“I knew I should have
brought my wench!” says the guy next door.
I’m looking at him with
raised eyebrows so he sheepishly adds, “I didn’t mean you.”
Of that I had no doubt. Because if I were going to toss in my habit to be some guy’s wench I wouldn’t
be his--he’s too damn bossy.
He gives me step by directions on every
task I do in his presence, and even those done beyond it. In fact, he’ll give
me an itemized action list even when I’ve gone the task a million times, just
out of habit. Just IN CASE.
I know damn well now that
if I offer a suggestion as to how to haul his ATV out of the mud, he’ll get
pissed at me and do eleven other things that won’t work but which will piss him
off even more. He'll finally come ‘round to applying my suggestion, begrudgingly.
He’s a Systems Engineer by
trade, which explains a lot. Not just his propensity to annoy the daylights out
of me by constantly looming over my shoulder nagging me about whatever it is I’m
doing, but why he is compelled to do it and why he finds himself rutted.
My intuition tells me that
he tries to control things because he feels out of control. It’s just a hunch. But, why he says yes when he means no is
anyone’s guess. Says he thinks he excels
at communication, didn’t get where he is in his career not being good at it. I beg
to differ, but am wise enough to keep my mouth zipped on this touchy subject. He’s
neck deep in divorce negotiations at present and who am I to contradict what he
thinks is working.
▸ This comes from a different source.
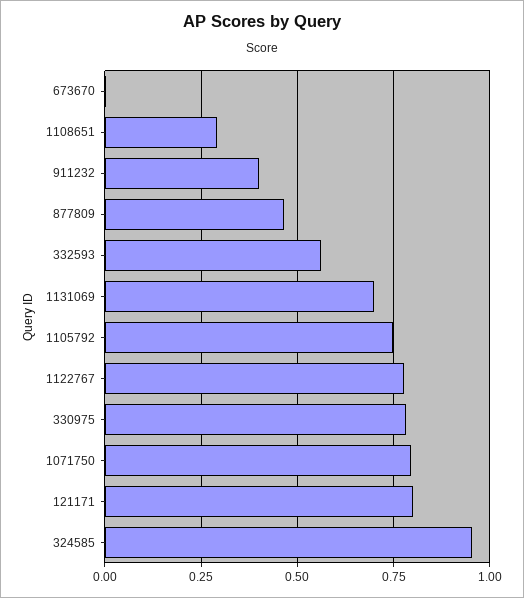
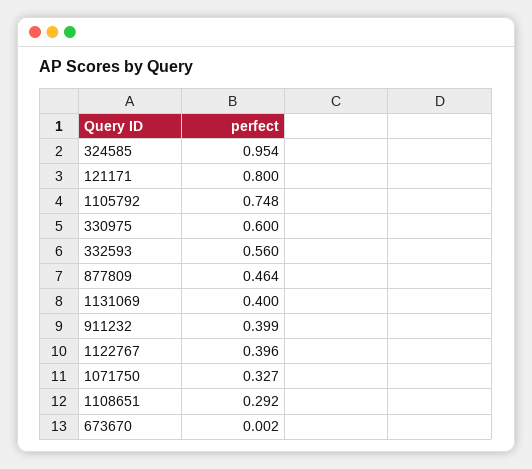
1131069: 0.7 -> 0.4
1122767: 0.775 -> 0.396
330975: 0.775 -> 0.6
1071750: 0.8 -> 0.327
Besides, he’s not the only one who thinks they are stellar
communicators. Since neither of them is using a lawyer or mediator to work out the
sensitive details, I’m guessing that’s something that they didn’t fail at
as a couple.
He’s been saying “I didn’t
get where I am today…” statements lots lately, dwelling on where he’s at—I suppose--because
he’s got a birthday coming up. He’s been focusing on what he’s gleaned to date
in the process of living.
Only that’s the catch for
the likes of this guy—there is no detailed and approved process, no manual. We
are either friends or lovers or we aren’t. And, if we are, we do what it takes
to stay that way until we no longer have it in us to bother. Our efforts either
work for those with whom we are relating, or they don’t. There is either a
merging of minds, a common understanding, and peaceful acceptance, or there isn’t.
When there isn’t, its sheer agitation; there’s no engineering for that which
there is no set system. You just have to hobble through and cobble the loose,
ineffective bits. Whether the cobbling proves a success, in the end, is a tossup.
There’s just no knowing everything, and—as the saying goes—the only thing we
have control over is our attitude.
I remind him that he does
have a Bad-Boy, reckless side.
“You ride dirt bikes—competed
even, didn’t you? You’ve ridden ATV’s for years now—and we all know they’re a
crazy, rowdy lot. So, I’d think you’d be aware that there’s all sort of...” I
pause, grasping for an analogy. “All sorts of bumps in the road, right?”
I’ve hooked him with that
one.
“Bump steering,” he says
flatly, identifying with my message.
“Yes, exactly. And, as
much as we can know about the road or about the bike or about our own
proficiency at maneuvering, there are always unknown variables,” I continue.
“Yeah, but then we tend to
over correct and that can be a problem, too.”
I stop talking and just
smile at him, knowing he’s got it. Sometimes GND makes my job being his friend
easy.
So, although he's obviously struggling at present with managing his shift from choosing to be a
husband to choosing to not be, I think a part of him knows in his heart that he’ll
be left cobbling like the rest of us non engineer schleps. And, perhaps I’m the
only one who thinks his communication’s a bit lacking. I mean, heck, he
obviously had no trouble telling the estranged wife, who arrived unannounced a
few days ago and has been staying with him, about his new girlfriend. The new
one’s got stuff everywhere at his place and he didn’t delay in plastering his ‘frig
with photos of her and of them.
Shame then that they are
parting. Hard to find someone you like and love with whom you can communicate. What
I wouldn’t give to have communication props like those two!